In reading a correction for an exercice, I stumbled on a strange equality.
Suppose $x \in [0, \pi]$, let $f_n(x)= \cos^n(x)\sin(x)$, then the derivative is equal to:
$$ \cos^{n+1}(x) - n\sin^2(x)\cos^{n-1}(x)=\cos^{n-1}(x)\left[(n+1)\cos^2(x) -n\right]$$
Could someone explain to me, how is the right part of the equation found?

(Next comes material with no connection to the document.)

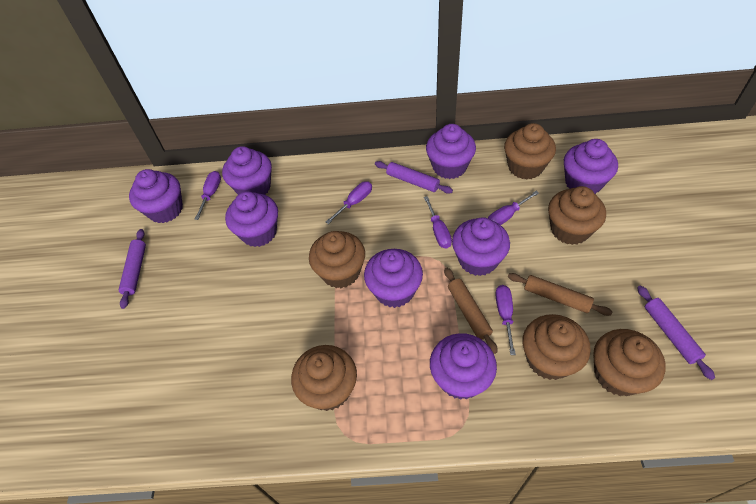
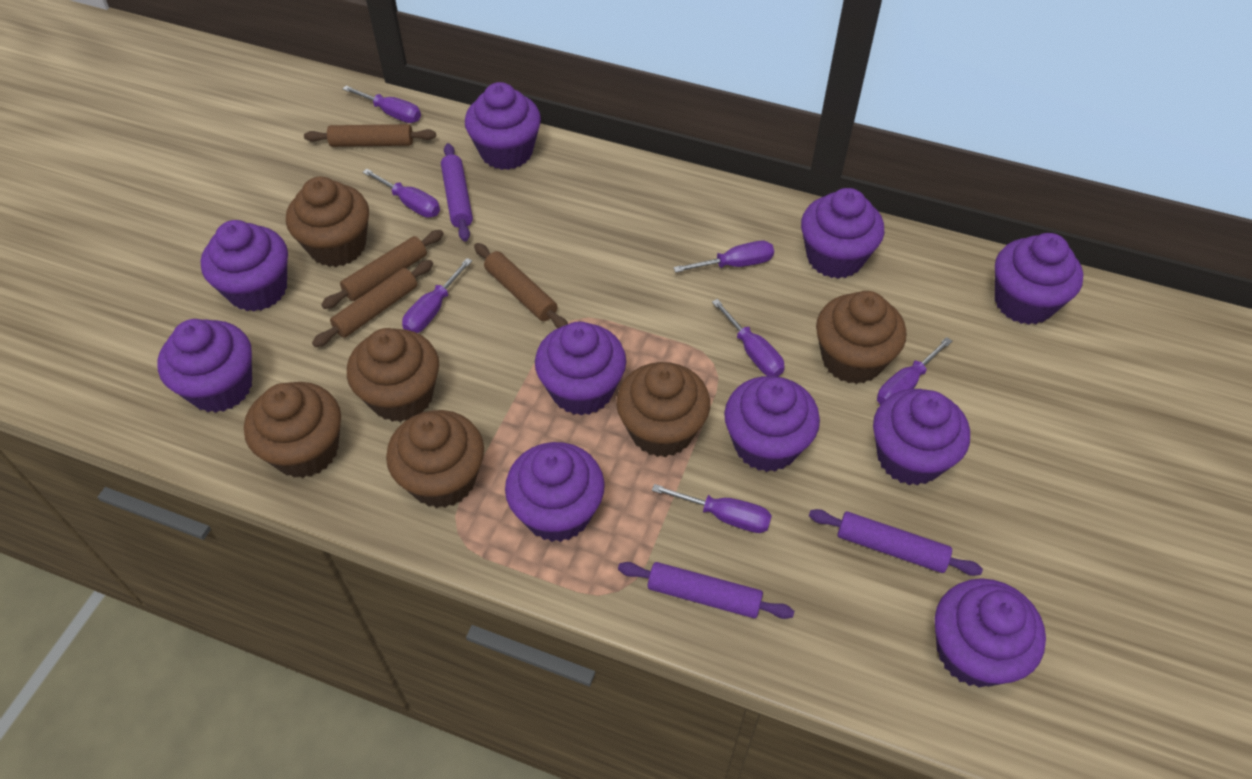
brown rolling pin: 2 -> 4
purple cupcake: 8 -> 10
purple screwdriver: 5 -> 7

Note that $$ \cos^{n+1}x - n\sin^2x\cos^{n-1}x$$ $$=\cos^{n-1}x(\cos^2x-n\sin^2 x)$$ $$=\cos^{n-1}x\left[\cos^2x-n(1-\cos^2 x)\right]$$ $$=\cos^{n-1}x\left(\cos^2x-n+n\cos^2 x\right)$$ $$=\cos^{n-1}x\left[(n+1)\cos^2x-n\right]$$
$$\cos^{n+1}(x) - n\sin^2(x)\cos^{n-1}(x)=\\ \cos^{n+1}(x) - n(1-\cos^2(x))\cos^{n-1}(x)=\\ \cos^{n+1}(x) - n\cos^{n-1}(x)+n\cos^{n+1}(x)=\\ $$
$$\begin{align} \cos^{n+1}(x)-n\sin^2(x)\cos^{n-1}(x)&=\cos^2(x)\cos^{n-1}(x)-n\sin^2(x)\cos^{n-1}(x)\\ &=\cos^{n-1}(x)\bigl(\cos^2(x)-n\sin^2(x)\bigr)\\ &=\cos^{n-1}(x)\bigl(\cos^2(x)-n\sin^2(x)+n(\underbrace{\cos^2(x)+\sin^2(x)-1}_{=0})\bigr)\\ &=\cos^{n-1}(x)\bigl((n+1)\cos^2(x)-n\bigr)\\ \end{align} $$ Or $$\begin{align} \cos^{n+1}(x)-n\sin^2(x)\cos^{n-1}(x)&=\cos^{n+1}(x)-n(1-\cos^2(x))\cos^{n-1}(x)\\ &=\cos^{n+1}(x)-n\cos^{n-1}(x)+n\cos^{n+1}(x)\\ &=(n+1)\cos^{n+1}(x)-n\cos^{n-1}(x)\\ &=\cos^{n-1}(x)\bigl((n+1)\cos^2(x)-n\bigr) \end{align} $$
We have, $$\cos^{n+1} x - n\sin^2 x \cos^{n-1} x$$ $$= \cos^{n-1} x[ \cos^2 x - n\sin^2 x]$$ $$=\cos^{n-1} x[\cos^2 x-n(1-\cos^2 x)]$$ $$=\cos^{n-1}x[(n+1)\cos^2 x-n]$$
We have just used the identity $\sin^2 x = 1- \cos^2 x$ and simplified to get the answer. Hope it helps.